Un día, los oficiales de estos buques mandaron pedir a su compatriota librero algo para leer y abreviar las horas monótonas en el fondeadero de las balizas exteriores. Así entró en una de las naves, la Luisa Fernanda, un ejemplar de los Viajes por Europa, África y América de Sarmiento. Poco después, el librero fue invitado por el comandante   -130-   de la corbeta, en nombre de la oficialidad, a almorzar en ella. Acudió el señor Hortelano, y advirtió extraña y ceremoniosa frialdad en el recibimiento y en la mesa, que contrastaba con la habitual llaneza con que se le había tratado hasta entonces. Al servirse el café, un sargento escoltado por dos guardias dejó sobre la mesa una bandeja con un libro hecho pedazos. El huésped reconoció en aquel auto de fe el ejemplar de los Viajes, trinchado sin arte cisoria. Confeso y convicto de su crimen de lesa patria por haber introducido «un libelo infamante de la nación española en donde ondea el pabellón de España», el librero fue condenado por el fiscal del consejo de guerra, allí presente, a recibir veinticinco azotes atado a un cañón.

La risa homérica, ya incontenible, y el champaña coronaron la ceremonia. Pidió entonces el comandante al reo que escribiese a su amigo Martínez Villergas, periodista satírico residente en París, encargándole una refutación de la obra, cuya edición costearían los oficiales de la estación española en el Río de la Plata. El señor Hortelano prometió, hacerlo y cargar él con los gastos de impresión. Cuatro meses después llegaron a su librería quinientos ejemplares de Sarmenticidio, o a mal Sarmiento buena podadera, que se vendieron en pocos días. Lo mejor de la réplica era el título, y los adversarios del político lo explotaron largamente39.

++++

DETALLES DEL PROBLEMA =>
Según el fragmento sobre el librero Hortelano, ¿cuántos ejemplares de Sarmenticidio llegaron a su librería cuatro meses después?

Extractos de datos:

++++

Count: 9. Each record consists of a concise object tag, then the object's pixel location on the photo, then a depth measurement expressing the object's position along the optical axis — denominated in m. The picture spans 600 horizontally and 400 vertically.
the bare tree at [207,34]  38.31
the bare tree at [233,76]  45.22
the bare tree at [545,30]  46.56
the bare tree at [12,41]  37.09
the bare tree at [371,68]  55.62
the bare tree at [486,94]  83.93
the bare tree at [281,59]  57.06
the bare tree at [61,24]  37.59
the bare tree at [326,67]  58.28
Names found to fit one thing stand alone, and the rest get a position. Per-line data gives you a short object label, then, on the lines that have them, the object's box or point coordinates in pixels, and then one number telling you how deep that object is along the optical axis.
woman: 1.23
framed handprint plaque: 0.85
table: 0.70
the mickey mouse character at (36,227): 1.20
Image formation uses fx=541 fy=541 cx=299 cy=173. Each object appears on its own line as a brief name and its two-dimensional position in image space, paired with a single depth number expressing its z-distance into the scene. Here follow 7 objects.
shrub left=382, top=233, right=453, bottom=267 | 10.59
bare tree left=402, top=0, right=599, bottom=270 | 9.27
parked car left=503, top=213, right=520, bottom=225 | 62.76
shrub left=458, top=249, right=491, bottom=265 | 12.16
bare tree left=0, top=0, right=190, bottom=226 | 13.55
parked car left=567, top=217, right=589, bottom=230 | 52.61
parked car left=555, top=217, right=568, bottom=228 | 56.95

++++

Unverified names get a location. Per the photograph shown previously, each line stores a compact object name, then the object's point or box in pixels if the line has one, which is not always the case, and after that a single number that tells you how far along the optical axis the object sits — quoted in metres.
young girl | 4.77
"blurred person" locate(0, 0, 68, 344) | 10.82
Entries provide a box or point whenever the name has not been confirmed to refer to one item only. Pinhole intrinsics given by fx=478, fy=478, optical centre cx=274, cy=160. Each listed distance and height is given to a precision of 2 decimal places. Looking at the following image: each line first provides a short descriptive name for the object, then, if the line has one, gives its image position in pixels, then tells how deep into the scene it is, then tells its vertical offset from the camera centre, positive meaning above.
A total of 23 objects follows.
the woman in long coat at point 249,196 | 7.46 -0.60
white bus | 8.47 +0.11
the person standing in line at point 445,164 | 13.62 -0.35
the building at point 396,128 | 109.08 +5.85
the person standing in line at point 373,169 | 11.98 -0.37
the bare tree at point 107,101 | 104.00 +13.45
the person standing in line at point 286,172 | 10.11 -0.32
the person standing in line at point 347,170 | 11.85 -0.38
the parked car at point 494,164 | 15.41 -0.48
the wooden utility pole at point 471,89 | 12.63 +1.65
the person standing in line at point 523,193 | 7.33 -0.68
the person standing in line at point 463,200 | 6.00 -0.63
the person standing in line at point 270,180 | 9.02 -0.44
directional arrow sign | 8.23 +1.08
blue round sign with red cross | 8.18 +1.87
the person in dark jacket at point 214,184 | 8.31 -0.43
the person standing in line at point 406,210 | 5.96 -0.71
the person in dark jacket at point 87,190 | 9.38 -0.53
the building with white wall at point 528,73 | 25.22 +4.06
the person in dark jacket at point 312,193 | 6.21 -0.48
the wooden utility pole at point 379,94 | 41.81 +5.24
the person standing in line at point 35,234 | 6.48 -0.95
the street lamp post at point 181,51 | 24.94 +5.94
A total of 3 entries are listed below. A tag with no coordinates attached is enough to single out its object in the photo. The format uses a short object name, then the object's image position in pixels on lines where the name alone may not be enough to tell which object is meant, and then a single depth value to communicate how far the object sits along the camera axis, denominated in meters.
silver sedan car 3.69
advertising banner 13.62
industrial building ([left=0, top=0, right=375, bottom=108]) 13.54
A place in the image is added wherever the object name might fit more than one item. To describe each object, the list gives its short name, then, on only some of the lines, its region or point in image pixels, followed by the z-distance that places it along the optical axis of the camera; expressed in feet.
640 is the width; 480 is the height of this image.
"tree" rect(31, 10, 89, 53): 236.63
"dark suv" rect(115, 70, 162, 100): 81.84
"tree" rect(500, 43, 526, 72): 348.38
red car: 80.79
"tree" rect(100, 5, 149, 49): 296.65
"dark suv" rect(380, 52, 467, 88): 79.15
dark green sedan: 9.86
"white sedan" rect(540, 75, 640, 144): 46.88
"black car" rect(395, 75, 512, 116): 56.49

++++

RECUADRO DE RESPUESTA =>
Llegaron quinientos ejemplares.